▶ _DOCUMENT PASSAGE_
Objectives: The use of atherectomy in lower extremity arterial disease has gained popularity despite no available data demonstrating superiority to angioplasty or stenting for femoral-popliteal occlusive disease. Additionally, rates of embolization from atherectomy have not been previously well-characterized, and the use of embolic protection devices (EPD) has been variable, leaving questions about the safety of atherectomies that are performed in lower-acuity settings such as office-based laboratories (OBL). There are important lesion characteristics to consider when weighing the risk of distal embolization and device usage as well as cost and utilization factors. We sought to describe current trends in atherectomy and EPD use in lower extremity interventions to better characterize practice patterns in the inpatient and outpatient interventional settings.
Methods: We conducted a retrospective matched cohort study with data form the Vascular Quality Initiative (VQI) database from 2016-2019 to analyze endovascular interventions performed for femoral-popliteal occlusive disease. Primary outcomes were atherectomy and EPD use and a propensity-matched multivariate logistic regression was used to evaluate the relationship between these outcomes and intervention setting.
Results: Among 29,382 peripheral vascular interventions (PVI) that met inclusion criteria, 6,136 procedures performed on 3,049 matched pairs were included in the final analysis. An EPD was used during 500 (8.1%) of procedures and 3,198 (50.6%) atherectomies were performed. Among these atherectomy cases, 12.9% used EPD while only 3.0% of non-atherectomy cases used an EPD. Multivariable analysis adjusted for patient and lesion characteristics showed that atherectomy was performed much more frequently in Office-Based Laboratories (OBL), OR
16.52 (CI 14.50-18.86, p<0.001. Procedures performed in an OBL setting were significantly less likely to have an EPD used, OR 0.08 (0.07-0.11, p<0.001).
Conclusions: Our findings suggest that atherectomy is much more likely to be performed in the non-hospital/OBL setting. At the same time, the use of EPD is dramatically decreased in this clinical environment, highlighting the inconsistent use of safety devices across inpatient and outpatient procedure settings. These trends persisted after adjustment for patient and lesion characteristics suggesting that external factors other than clinical patient characteristics drive decision-making in both use of atherectomy devices and EPD. Further inquiry to elucidate these driving factors may be important to ensure the safety and ethical treatment of patients receiving lower extremity interventions in the fast-growing OBL setting.

▶ _DATASET EXCERPTS_
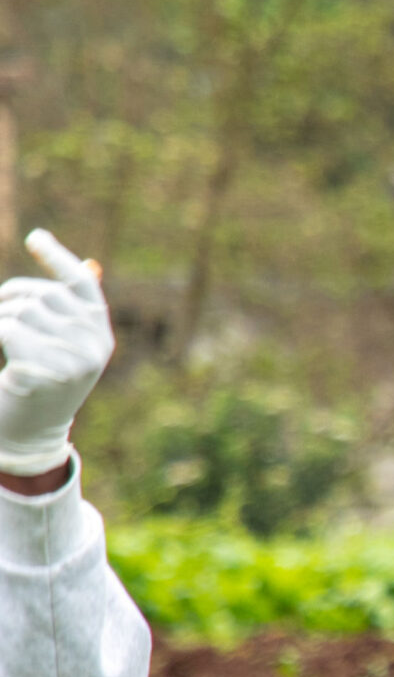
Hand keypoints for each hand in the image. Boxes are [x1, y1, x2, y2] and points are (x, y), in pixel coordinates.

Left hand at [0, 230, 113, 476]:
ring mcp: (72, 361)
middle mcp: (94, 347)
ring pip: (22, 310)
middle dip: (11, 299)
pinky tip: (4, 357)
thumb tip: (90, 263)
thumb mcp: (60, 348)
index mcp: (101, 337)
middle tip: (0, 315)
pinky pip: (8, 330)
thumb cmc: (39, 387)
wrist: (28, 438)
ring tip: (4, 343)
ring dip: (1, 319)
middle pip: (43, 295)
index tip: (34, 237)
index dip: (58, 259)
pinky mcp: (44, 373)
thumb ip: (66, 312)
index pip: (81, 286)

▶ _EXERCISE_
Quote the atherectomy abstract word for word between "Conclusions: Our findings" and "fast-growing OBL setting.", inclusive.

▶ _REPLY_
Conclusions: Our findings suggest that atherectomy is much more likely to be performed in the non-hospital/OBL setting. At the same time, the use of EPD is dramatically decreased in this clinical environment, highlighting the inconsistent use of safety devices across inpatient and outpatient procedure settings. These trends persisted after adjustment for patient and lesion characteristics suggesting that external factors other than clinical patient characteristics drive decision-making in both use of atherectomy devices and EPD. Further inquiry to elucidate these driving factors may be important to ensure the safety and ethical treatment of patients receiving lower extremity interventions in the fast-growing OBL setting.